→ Prompt:
Lines in which "down" appears should be pulled from the data below.

:: Data to process

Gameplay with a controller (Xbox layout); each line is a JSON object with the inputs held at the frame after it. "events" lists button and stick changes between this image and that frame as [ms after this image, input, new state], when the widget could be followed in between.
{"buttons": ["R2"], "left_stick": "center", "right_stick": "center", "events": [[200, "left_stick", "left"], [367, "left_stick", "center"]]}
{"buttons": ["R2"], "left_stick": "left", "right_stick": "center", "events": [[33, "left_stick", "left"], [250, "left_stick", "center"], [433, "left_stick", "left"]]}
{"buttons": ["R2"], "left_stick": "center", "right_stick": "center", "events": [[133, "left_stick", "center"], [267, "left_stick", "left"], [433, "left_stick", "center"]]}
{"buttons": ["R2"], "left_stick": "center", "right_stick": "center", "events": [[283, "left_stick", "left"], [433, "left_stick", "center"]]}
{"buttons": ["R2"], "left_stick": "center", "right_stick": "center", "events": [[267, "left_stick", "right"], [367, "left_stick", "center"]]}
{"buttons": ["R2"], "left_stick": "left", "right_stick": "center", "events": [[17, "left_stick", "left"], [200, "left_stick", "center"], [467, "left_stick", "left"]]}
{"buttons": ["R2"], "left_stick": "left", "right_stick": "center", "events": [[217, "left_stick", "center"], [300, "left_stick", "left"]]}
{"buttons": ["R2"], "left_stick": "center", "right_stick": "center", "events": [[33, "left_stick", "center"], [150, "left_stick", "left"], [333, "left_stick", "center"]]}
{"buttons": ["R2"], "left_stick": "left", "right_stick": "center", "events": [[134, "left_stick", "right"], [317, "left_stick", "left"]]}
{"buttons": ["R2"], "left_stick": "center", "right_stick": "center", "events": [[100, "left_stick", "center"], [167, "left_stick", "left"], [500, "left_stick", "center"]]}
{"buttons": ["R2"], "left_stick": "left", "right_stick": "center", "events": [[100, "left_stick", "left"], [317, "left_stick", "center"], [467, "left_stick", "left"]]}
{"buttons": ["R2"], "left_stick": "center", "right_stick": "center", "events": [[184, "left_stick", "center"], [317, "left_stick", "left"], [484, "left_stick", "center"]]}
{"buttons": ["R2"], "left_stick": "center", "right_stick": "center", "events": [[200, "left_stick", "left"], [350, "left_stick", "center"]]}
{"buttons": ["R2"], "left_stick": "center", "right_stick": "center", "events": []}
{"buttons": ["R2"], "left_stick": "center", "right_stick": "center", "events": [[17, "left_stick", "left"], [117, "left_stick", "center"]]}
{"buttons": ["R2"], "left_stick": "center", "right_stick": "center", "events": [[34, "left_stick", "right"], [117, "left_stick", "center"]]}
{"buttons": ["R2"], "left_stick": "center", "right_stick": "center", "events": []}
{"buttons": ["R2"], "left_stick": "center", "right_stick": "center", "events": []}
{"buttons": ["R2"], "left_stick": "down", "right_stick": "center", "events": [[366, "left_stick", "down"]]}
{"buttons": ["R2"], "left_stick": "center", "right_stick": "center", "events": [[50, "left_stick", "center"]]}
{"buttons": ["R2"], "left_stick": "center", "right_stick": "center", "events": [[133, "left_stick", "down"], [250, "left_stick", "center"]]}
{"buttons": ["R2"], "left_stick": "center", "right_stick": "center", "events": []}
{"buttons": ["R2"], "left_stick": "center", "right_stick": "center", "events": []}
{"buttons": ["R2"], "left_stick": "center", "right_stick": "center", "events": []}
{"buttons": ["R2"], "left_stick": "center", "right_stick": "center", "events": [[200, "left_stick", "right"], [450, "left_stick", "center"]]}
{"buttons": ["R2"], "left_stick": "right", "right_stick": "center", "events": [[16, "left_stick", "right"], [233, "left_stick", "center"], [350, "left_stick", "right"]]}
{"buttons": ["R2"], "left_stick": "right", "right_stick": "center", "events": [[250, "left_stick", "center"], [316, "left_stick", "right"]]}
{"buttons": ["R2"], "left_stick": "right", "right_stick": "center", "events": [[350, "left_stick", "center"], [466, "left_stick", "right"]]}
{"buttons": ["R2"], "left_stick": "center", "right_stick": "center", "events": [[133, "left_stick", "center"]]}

::::

→ Result:
{"buttons": ["R2"], "left_stick": "down", "right_stick": "center", "events": [[366, "left_stick", "down"]]}
{"buttons": ["R2"], "left_stick": "center", "right_stick": "center", "events": [[133, "left_stick", "down"], [250, "left_stick", "center"]]}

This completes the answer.